Tomás Jensen a troqué son côté militant et mordant contre la douceur de la bossa-nova le temps d'un CD. Le chanteur d'origine argentine y rend hommage à la supervedette brésilienne Caetano Veloso, en attendant un disque solo prévu à l'automne.

Tomás Jensen adore la musique brésilienne, sa préférée parce que ceux qui la fabriquent sont «très forts, toujours à l'avant-garde». Et pour lui, Caetano Veloso n'est rien de moins qu'un grand. «J'admire l'homme, sa démarche, ses chansons. Il a été un des premiers à métisser sa musique aux influences extérieures, dès la fin des années 70.»

Sur Face A Face B, Tomás Jensen a choisi six chansons - cinq de Caetano Veloso, une de son fils Moreno - et a fait deux versions de chacune: une acoustique et une électro. «J'ai fait ça surtout pour m'amuser, pour jeter un regard différent sur des classiques, leur donner une autre perspective. On ne se rend pas compte à quel point un arrangement peut changer une chanson.»

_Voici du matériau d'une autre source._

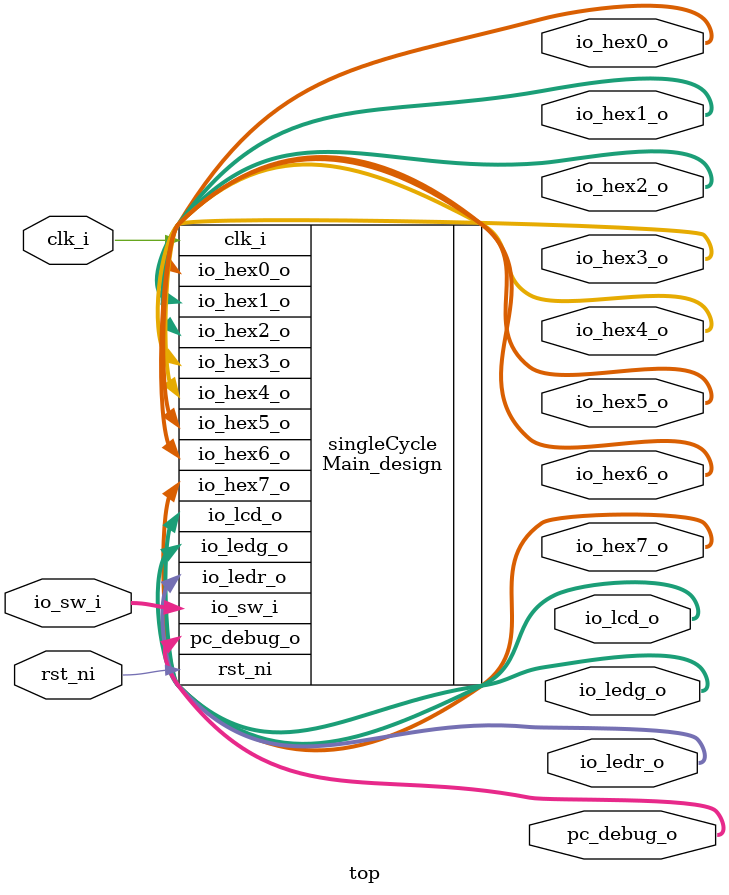
<source format=sv>

module top
(
  // Peripheral
  input  logic [31:0]      io_sw_i   ,
  output logic [31:0]      io_lcd_o  ,
  output logic [31:0]      io_ledg_o ,
  output logic [31:0]      io_ledr_o ,
  output logic [31:0]      io_hex0_o ,
  output logic [31:0]      io_hex1_o ,
  output logic [31:0]      io_hex2_o ,
  output logic [31:0]      io_hex3_o ,
  output logic [31:0]      io_hex4_o ,
  output logic [31:0]      io_hex5_o ,
  output logic [31:0]      io_hex6_o ,
  output logic [31:0]      io_hex7_o ,

  output logic [31:0]      pc_debug_o,

  // Clock and asynchronous reset active low
  input  logic             clk_i     ,
  input  logic             rst_ni
);

  Main_design singleCycle (
    .io_sw_i   (io_sw_i   ),
    .io_lcd_o  (io_lcd_o  ),
    .io_ledg_o (io_ledg_o ),
    .io_ledr_o (io_ledr_o ),
    .io_hex0_o (io_hex0_o ),
    .io_hex1_o (io_hex1_o ),
    .io_hex2_o (io_hex2_o ),
    .io_hex3_o (io_hex3_o ),
    .io_hex4_o (io_hex4_o ),
    .io_hex5_o (io_hex5_o ),
    .io_hex6_o (io_hex6_o ),
    .io_hex7_o (io_hex7_o ),
    .pc_debug_o(pc_debug_o),
    .clk_i     (clk_i     ),
    .rst_ni    (rst_ni    )
  );

endmodule : top

</source>
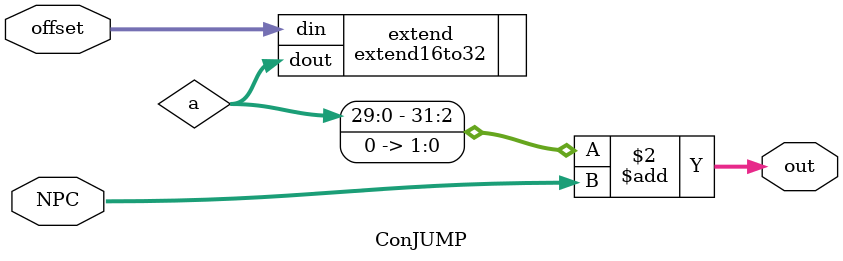
<source format=v>
`timescale 1ns / 1ps

//Ìõ¼þÌø×ª sign_extend(offset) ? 2 + NPC
module ConJUMP(NPC,offset,out);
input [31:0]NPC;
input [15:0]offset;
output [31:0]out;
wire [31:0]a;
extend16to32 extend(.din(offset),.dout(a));
assign out=(a<<2)+NPC;
endmodule

</source>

Tomás Jensen affirme que ce disque «quasi expérimental» et sans budget, fabriqué tout seul en attendant d'avoir assez de chansons pour son album solo, est peut-être son plus personnel. «Parce que la bossa-nova m'accompagne depuis que je suis tout jeune. J'avais 19 ans quand j'ai découvert Caetano Veloso, et j'ai toujours joué ses chansons. C'est une musique qui m'habite depuis toujours et qui parle de ce que je suis. En même temps, les versions remixées parlent de mon présent, de ce que j'ai envie de travailler maintenant.»

Exigeant

Né en Argentine, bourlingueur qui a voyagé en Amérique latine, vécu en France et atterri au Québec à la fin des années 90, Tomás Jensen est un peu notre Manu Chao, qui a fait vibrer en français son rock latino avec les Faux-Monnayeurs, puis en espagnol avec Hombre. Il a cependant évacué son ton revendicateur sur Face A Face B, et sa voix y est parfois méconnaissable tellement il la fait grimper dans les hauteurs. «Ce n'est pas facile, mais depuis que j'ai arrêté de fumer, j'y arrive mieux!»

En fait, sous ses allures simples «qui semblent couler de source», la bossa-nova est un genre extrêmement complexe, souligne-t-il. «Les accords, les mélodies, les harmonies, il n'y a jamais rien d'évident. En folk ou en blues par exemple, il y a souvent des suites logiques d'accords. En bossa-nova, jamais. C'est toujours une nouvelle pièce qu'on apprend, qui ne ressemble à aucune autre.» La technique de guitare est donc très exigeante. «On remarque tout de suite les guitaristes qui l'ont, et ceux qui ne l'ont pas!»

Tomás Jensen l'avoue: le but premier de ce disque est de faire connaître Caetano Veloso. «Et j'espère que ceux qui le connaissent déjà vont aimer mes versions remixées, qu'ils ne verront pas ça comme un sacrilège! C'est peut-être une contradiction, mais même si j'aime la tradition, je suis pour qu'on se permette de franchir les frontières.»

Pour lui, ses versions électro sont un ultime salut à un artiste qui n'a jamais eu peur de déconstruire ses propres chansons, de les transformer et d'en modifier les interprétations. «Est-ce qu'il aimerait ce disque? Je ne sais pas... C'est sûr que j'aimerais qu'il l'entende en tout cas. Mais je sais qu'il est perfectionniste, et que mon disque est perfectible.»

Au cours des prochains mois, le chanteur donnera des spectacles avec les chansons de Caetano Veloso - on espère le voir au Festival de jazz. Il compte également continuer ses démarches pour faire connaître Hombre en Amérique latine et travaille sur son prochain album solo, qui devrait être moins revendicateur que les précédents. «Je pense que je suis apaisé. J'ai toujours écrit des chansons d'amour, mais je ne les assumais pas. Maintenant oui. Comme Caetano Veloso d'ailleurs, qui a fait les trucs les plus quétaines qui soient, mais aussi des chansons très engagées. On peut être les deux à la fois.»

Tomás Jensen sera en spectacle à l'Upstairs le 28 mars à 19h et à 21h45.